Location
- Country: United States
- State: Missouri
- Region: Wright, Webster and Laclede counties

Physical characteristics
- • coordinates: 37°15′04″N 92°46′37″W﻿ / ﻿37.25111°N 92.77694°W
- • elevation: 1,550 ft (470 m)
- • coordinates: 37°45′02″N 92°26′32″W﻿ / ﻿37.75056°N 92.44222°W
- • elevation: 846 ft (258 m)
- • location: Drynob, MO
- • average: 284 cu/ft. per sec.

Basin features
- • left: Bowen Creek, Salem Springs Creek, Brush Creek, Mill Creek
- • right: Cantrell Creek, Parks Creek, Cobb Creek

= Osage Fork Gasconade River =

Stream in the American state of Missouri

The Osage Fork Gasconade River is a stream in Wright, Webster and Laclede counties in the Ozarks of southern Missouri. It is a tributary of the Gasconade River.

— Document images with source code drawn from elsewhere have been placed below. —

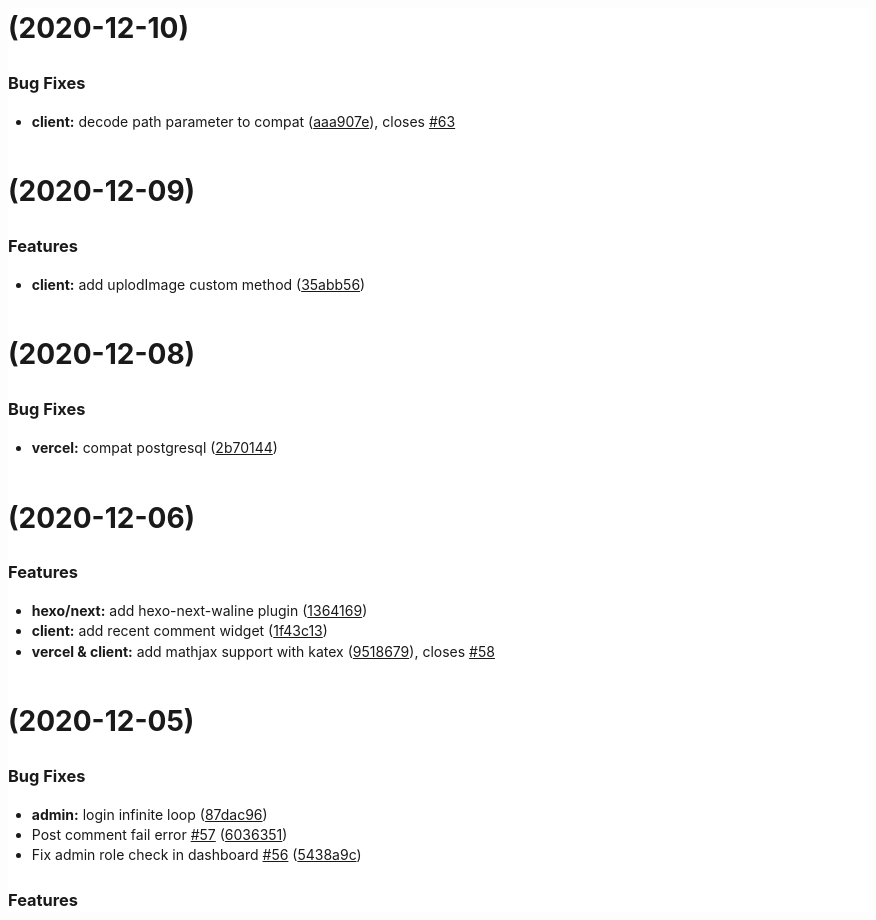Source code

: # (2020-12-10)

### Bug Fixes

- **client:** decode path parameter to compat ([aaa907e](https://github.com/lizheming/waline/commit/aaa907ebf4bb63d72ae9b328c8a4116ce58615de)), closes [#63](https://github.com/lizheming/waline/issues/63)

# (2020-12-09)

### Features

- **client:** add uplodImage custom method ([35abb56](https://github.com/lizheming/waline/commit/35abb5643c3693c70605e664b3a5f1d7d532b7b6))

# (2020-12-08)

### Bug Fixes

- **vercel:** compat postgresql ([2b70144](https://github.com/lizheming/waline/commit/2b7014467a23256ef875417b625654c8f7bc1f3a))

# (2020-12-06)

### Features

- **hexo/next:** add hexo-next-waline plugin ([1364169](https://github.com/lizheming/waline/commit/1364169c3583b24f47fbc14b4ef4ad325d803e51))
- **client:** add recent comment widget ([1f43c13](https://github.com/lizheming/waline/commit/1f43c138cdf44ec715282c5e7a1cd0fd0e7dd818))
- **vercel & client:** add mathjax support with katex ([9518679](https://github.com/lizheming/waline/commit/9518679051416338b9fb75e2f08aab82e7e9c6ed)), closes [#58](https://github.com/lizheming/waline/issues/58)

# (2020-12-05)

### Bug Fixes

- **admin:** login infinite loop ([87dac96](https://github.com/lizheming/waline/commit/87dac96c45b46b9b6c95f4e541bc2f9b89686d4f))
- Post comment fail error [#57](https://github.com/lizheming/waline/issues/57) ([6036351](https://github.com/lizheming/waline/commit/60363516f8730539e7d571632b972f2305387c85))
- Fix admin role check in dashboard [#56](https://github.com/lizheming/waline/issues/56) ([5438a9c](https://github.com/lizheming/waline/commit/5438a9c3fb0e0339ef60d5970ed723fb70f23cdf))

### Features
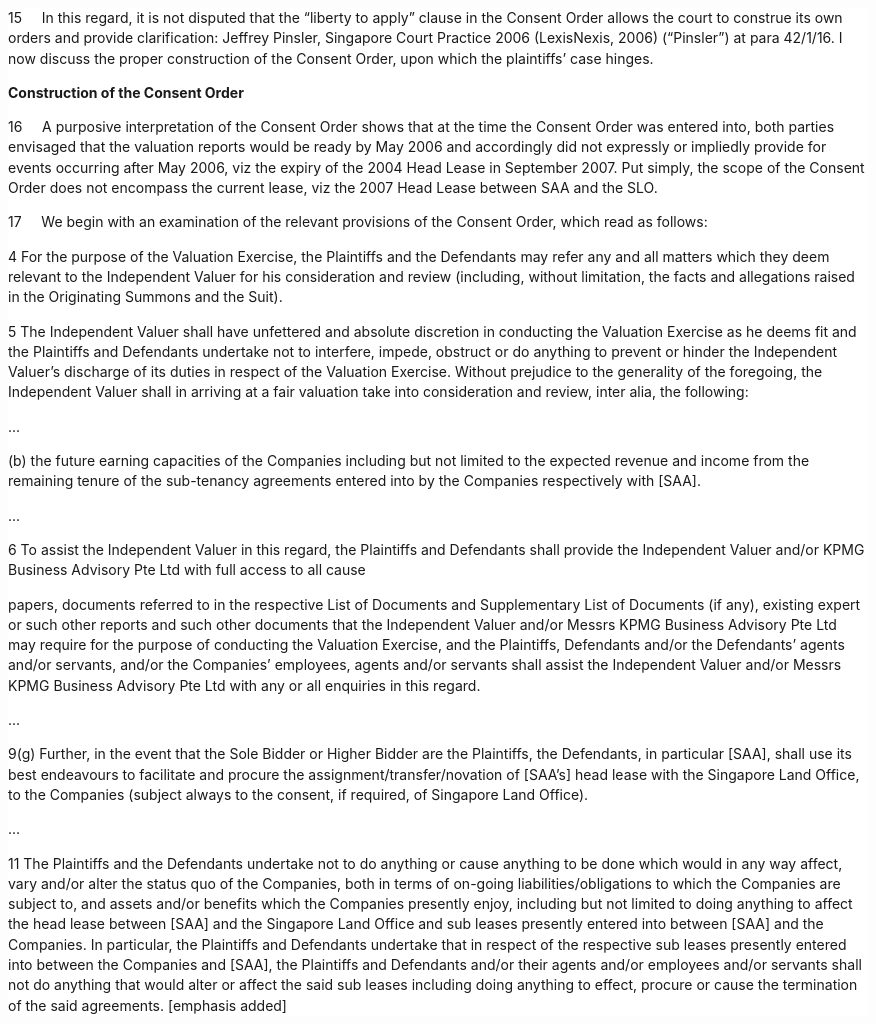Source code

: 15     In this regard, it is not disputed that the “liberty to apply” clause in the Consent Order allows the court to construe its own orders and provide clarification: Jeffrey Pinsler, Singapore Court Practice 2006 (LexisNexis, 2006) (“Pinsler”) at para 42/1/16. I now discuss the proper construction of the Consent Order, upon which the plaintiffs’ case hinges. 

**Construction of the Consent Order** 

16     A purposive interpretation of the Consent Order shows that at the time the Consent Order was entered into, both parties envisaged that the valuation reports would be ready by May 2006 and accordingly did not expressly or impliedly provide for events occurring after May 2006, viz the expiry of the 2004 Head Lease in September 2007. Put simply, the scope of the Consent Order does not encompass the current lease, viz the 2007 Head Lease between SAA and the SLO. 

17     We begin with an examination of the relevant provisions of the Consent Order, which read as follows: 

 4 For the purpose of the Valuation Exercise, the Plaintiffs and the Defendants may refer any and all matters which they deem relevant to the Independent Valuer for his consideration and review (including, without limitation, the facts and allegations raised in the Originating Summons and the Suit). 

 5 The Independent Valuer shall have unfettered and absolute discretion in conducting the Valuation Exercise as he deems fit and the Plaintiffs and Defendants undertake not to interfere, impede, obstruct or do anything to prevent or hinder the Independent Valuer’s discharge of its duties in respect of the Valuation Exercise. Without prejudice to the generality of the foregoing, the Independent Valuer shall in arriving at a fair valuation take into consideration and review, inter alia, the following:

 ... 

 (b) the future earning capacities of the Companies including but not limited to the expected revenue and income from the remaining tenure of the sub-tenancy agreements entered into by the Companies respectively with [SAA]. 

 ... 

 6 To assist the Independent Valuer in this regard, the Plaintiffs and Defendants shall provide the Independent Valuer and/or KPMG Business Advisory Pte Ltd with full access to all cause 


 papers, documents referred to in the respective List of Documents and Supplementary List of Documents (if any), existing expert or such other reports and such other documents that the Independent Valuer and/or Messrs KPMG Business Advisory Pte Ltd may require for the purpose of conducting the Valuation Exercise, and the Plaintiffs, Defendants and/or the Defendants’ agents and/or servants, and/or the Companies’ employees, agents and/or servants shall assist the Independent Valuer and/or Messrs KPMG Business Advisory Pte Ltd with any or all enquiries in this regard. 

 ... 

 9(g) Further, in the event that the Sole Bidder or Higher Bidder are the Plaintiffs, the Defendants, in particular [SAA], shall use its best endeavours to facilitate and procure the assignment/transfer/novation of [SAA’s] head lease with the Singapore Land Office, to the Companies (subject always to the consent, if required, of Singapore Land Office). 

 ... 

 11 The Plaintiffs and the Defendants undertake not to do anything or cause anything to be done which would in any way affect, vary and/or alter the status quo of the Companies, both in terms of on-going liabilities/obligations to which the Companies are subject to, and assets and/or benefits which the Companies presently enjoy, including but not limited to doing anything to affect the head lease between [SAA] and the Singapore Land Office and sub leases presently entered into between [SAA] and the Companies. In particular, the Plaintiffs and Defendants undertake that in respect of the respective sub leases presently entered into between the Companies and [SAA], the Plaintiffs and Defendants and/or their agents and/or employees and/or servants shall not do anything that would alter or affect the said sub leases including doing anything to effect, procure or cause the termination of the said agreements. [emphasis added]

The stream headwaters arise in Webster County near the intersection of Missouri routes C and P about seven miles north of Seymour. The stream flows north past High Prairie where it turns to the northwest. It flows under Missouri Route 38 about five miles east of Marshfield and turns to the northeast as it passes under Missouri Route DD. It passes about 3.5 miles east of Niangua and continues to the northeast passing under Missouri Route ZZ just west of Rader to enter Laclede County. It meanders to the southeast and crosses into the northwest corner of Wright County before returning to a northeast direction back into Laclede County adjacent to the community of Pease. It meanders on northeast passing under Missouri Route 5 and then Missouri Route 32 south of Drynob. It meanders north and enters the Gasconade about one mile south of I-44 and 1.5 miles west of the Laclede–Pulaski county line.